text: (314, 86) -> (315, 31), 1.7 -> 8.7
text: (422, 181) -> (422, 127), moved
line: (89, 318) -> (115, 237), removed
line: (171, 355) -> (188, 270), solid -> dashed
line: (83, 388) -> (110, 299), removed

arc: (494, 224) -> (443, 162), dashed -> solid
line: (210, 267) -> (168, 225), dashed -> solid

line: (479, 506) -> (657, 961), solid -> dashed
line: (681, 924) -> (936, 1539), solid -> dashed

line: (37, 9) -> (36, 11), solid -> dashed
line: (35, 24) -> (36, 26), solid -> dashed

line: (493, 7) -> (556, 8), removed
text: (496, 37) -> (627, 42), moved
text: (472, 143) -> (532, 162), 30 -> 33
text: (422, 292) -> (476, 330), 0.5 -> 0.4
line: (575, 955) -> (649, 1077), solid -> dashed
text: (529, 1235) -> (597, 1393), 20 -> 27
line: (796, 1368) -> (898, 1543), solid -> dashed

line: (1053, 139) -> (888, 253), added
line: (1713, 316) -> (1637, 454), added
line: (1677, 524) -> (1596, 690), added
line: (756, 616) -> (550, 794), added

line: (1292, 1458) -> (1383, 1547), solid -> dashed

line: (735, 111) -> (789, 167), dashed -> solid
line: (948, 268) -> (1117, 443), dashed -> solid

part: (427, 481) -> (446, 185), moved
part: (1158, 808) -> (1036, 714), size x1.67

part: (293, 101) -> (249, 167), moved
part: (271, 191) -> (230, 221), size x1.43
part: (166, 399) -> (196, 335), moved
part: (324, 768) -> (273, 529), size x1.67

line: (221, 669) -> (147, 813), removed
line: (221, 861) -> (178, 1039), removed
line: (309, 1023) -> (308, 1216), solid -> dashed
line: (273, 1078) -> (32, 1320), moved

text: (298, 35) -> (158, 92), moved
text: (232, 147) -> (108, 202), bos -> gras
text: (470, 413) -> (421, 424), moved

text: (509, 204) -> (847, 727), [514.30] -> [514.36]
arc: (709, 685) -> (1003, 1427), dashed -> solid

--------------------

### WHAT TO PRODUCE:
The whole listing, restated word for word, is the expected answer.

### RESPONSE AREA:
text: (314, 86) -> (315, 31), 1.7 -> 8.7
text: (422, 181) -> (422, 127), moved
line: (89, 318) -> (115, 237), removed
line: (171, 355) -> (188, 270), solid -> dashed
line: (83, 388) -> (110, 299), removed

arc: (494, 224) -> (443, 162), dashed -> solid
line: (210, 267) -> (168, 225), dashed -> solid

line: (479, 506) -> (657, 961), solid -> dashed
line: (681, 924) -> (936, 1539), solid -> dashed

line: (37, 9) -> (36, 11), solid -> dashed
line: (35, 24) -> (36, 26), solid -> dashed

line: (493, 7) -> (556, 8), removed
text: (496, 37) -> (627, 42), moved
text: (472, 143) -> (532, 162), 30 -> 33
text: (422, 292) -> (476, 330), 0.5 -> 0.4
line: (575, 955) -> (649, 1077), solid -> dashed
text: (529, 1235) -> (597, 1393), 20 -> 27
line: (796, 1368) -> (898, 1543), solid -> dashed

line: (1053, 139) -> (888, 253), added
line: (1713, 316) -> (1637, 454), added
line: (1677, 524) -> (1596, 690), added
line: (756, 616) -> (550, 794), added

line: (1292, 1458) -> (1383, 1547), solid -> dashed

line: (735, 111) -> (789, 167), dashed -> solid
line: (948, 268) -> (1117, 443), dashed -> solid

part: (427, 481) -> (446, 185), moved
part: (1158, 808) -> (1036, 714), size x1.67

part: (293, 101) -> (249, 167), moved
part: (271, 191) -> (230, 221), size x1.43
part: (166, 399) -> (196, 335), moved
part: (324, 768) -> (273, 529), size x1.67

line: (221, 669) -> (147, 813), removed
line: (221, 861) -> (178, 1039), removed
line: (309, 1023) -> (308, 1216), solid -> dashed
line: (273, 1078) -> (32, 1320), moved

text: (298, 35) -> (158, 92), moved
text: (232, 147) -> (108, 202), bos -> gras
text: (470, 413) -> (421, 424), moved

text: (509, 204) -> (847, 727), [514.30] -> [514.36]
arc: (709, 685) -> (1003, 1427), dashed -> solid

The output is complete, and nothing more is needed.